None of these points is conclusive, but together they strongly suggest an author at least sympathetic to Wycliffite views.

==Versions and manuscript context==
The three versions of Life of Soul appear each in a single manuscript: version L in the Bodleian Library (Oxford) manuscript Laud Misc. 210, folios 114r-132v; version A in the British Library (London) manuscript Arundel 286, folios 115r-129r; and version H in the Huntington Library (California) manuscript HM 502, folios 35r-60v. Version L is the most complete; version H has some material not in L, which may be original, or may represent expansions; and version A is a severely abridged version. The manuscripts in which all three appear are all orthodox compilations of devotional material, in L and H often material of lay interest. "L," for example, includes Book to a Mother, Rolle's Form of Living, the Sixteen Points of Charity, and The Abbey of the Holy Ghost, another tract that (as Gillespie says) "is intended for people seeking a 'relygyon of the herte'"; "H," Rolle again and St. Edmund's Mirror; and "A," the manuscript likely intended for a monastic audience, a commendation of virginity, several pseudo-Rolle works largely Anselmian or Victorine in origin, a tract on the ten commandments, and a set of contemplations on the liturgical hours. Aside from the differences of personnel and audience mentioned above, the three versions differ somewhat in the dialect of their English. The text's sole editor (Moon) locates versions L and H in the London area or points south, A farther north and west (and calls it perhaps a little more recent than the others). But the Linguistic Atlas of Late Mediaeval English locates the scribal practices of both A and H in Warwickshire.

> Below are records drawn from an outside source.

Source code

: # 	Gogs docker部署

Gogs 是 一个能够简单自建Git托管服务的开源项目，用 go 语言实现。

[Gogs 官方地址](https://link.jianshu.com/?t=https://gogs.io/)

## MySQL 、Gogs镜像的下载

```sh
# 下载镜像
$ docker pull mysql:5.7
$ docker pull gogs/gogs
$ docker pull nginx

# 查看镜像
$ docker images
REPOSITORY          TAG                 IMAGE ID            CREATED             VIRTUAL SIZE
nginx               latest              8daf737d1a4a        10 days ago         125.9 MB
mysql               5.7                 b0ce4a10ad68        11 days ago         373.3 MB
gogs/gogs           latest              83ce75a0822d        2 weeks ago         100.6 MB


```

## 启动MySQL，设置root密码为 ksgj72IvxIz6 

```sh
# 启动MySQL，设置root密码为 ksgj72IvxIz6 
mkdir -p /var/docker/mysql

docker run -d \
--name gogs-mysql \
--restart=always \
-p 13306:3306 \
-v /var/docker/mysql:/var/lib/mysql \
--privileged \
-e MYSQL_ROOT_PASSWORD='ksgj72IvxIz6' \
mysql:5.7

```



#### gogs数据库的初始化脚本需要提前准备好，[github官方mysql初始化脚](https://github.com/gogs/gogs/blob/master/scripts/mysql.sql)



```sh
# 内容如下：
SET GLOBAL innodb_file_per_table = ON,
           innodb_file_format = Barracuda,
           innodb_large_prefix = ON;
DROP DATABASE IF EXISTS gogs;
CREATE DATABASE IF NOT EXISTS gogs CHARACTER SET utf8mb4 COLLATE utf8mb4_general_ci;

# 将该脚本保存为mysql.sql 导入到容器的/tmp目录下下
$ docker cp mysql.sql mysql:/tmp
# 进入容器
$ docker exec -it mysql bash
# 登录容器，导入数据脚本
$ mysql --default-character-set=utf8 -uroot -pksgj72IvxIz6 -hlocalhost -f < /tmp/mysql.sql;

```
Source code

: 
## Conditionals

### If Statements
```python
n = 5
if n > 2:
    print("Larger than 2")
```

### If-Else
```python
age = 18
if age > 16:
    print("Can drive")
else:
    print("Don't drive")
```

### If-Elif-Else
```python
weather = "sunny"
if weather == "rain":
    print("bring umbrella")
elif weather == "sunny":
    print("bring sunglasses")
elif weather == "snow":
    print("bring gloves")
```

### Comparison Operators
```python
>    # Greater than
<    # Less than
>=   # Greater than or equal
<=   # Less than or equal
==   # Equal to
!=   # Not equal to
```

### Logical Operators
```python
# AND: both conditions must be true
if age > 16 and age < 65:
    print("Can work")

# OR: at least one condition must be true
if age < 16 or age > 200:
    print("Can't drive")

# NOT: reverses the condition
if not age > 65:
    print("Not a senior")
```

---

Life of Soul has been edited in full only once, by Helen M. Moon ( Sister Mary Leonella, O.S.F., née Helen M. Pimpl): The Lyfe of Soule: An Edition with Commentary, ed. Sister Mary Leonella Pimpl, O.S.F. (Ph.D. Diss. Fordham University, 1963. DAI 25.4 (Oct. 1964): 2498-99. UMI 64-2408). This thesis was published (confusingly) as The Lyfe of Soule: An Edition with Commentary, ed. Helen M. Moon, Salzburg Studies in English Literature. Elizabethan & Renaissance Studies, 75 (Salzburg: Institut für englische Sprache und Literatur, Universität Salzburg, 1978).

An abridged transcript of the L version, together with a modern English translation by Paul Schaffner, appears in the anthology Cultures of Piety: Medieval English Devotional Literature in Translation, ed. Anne Clark Bartlett and Thomas H. Bestul (Ithaca, NY: Cornell University Press, 1999) pp. 118–140 (translation) and 217-231 (ME text). A full version of the same transcription (Middle English text only) is available online in the University of Michigan's Corpus of Middle English Prose and Verse.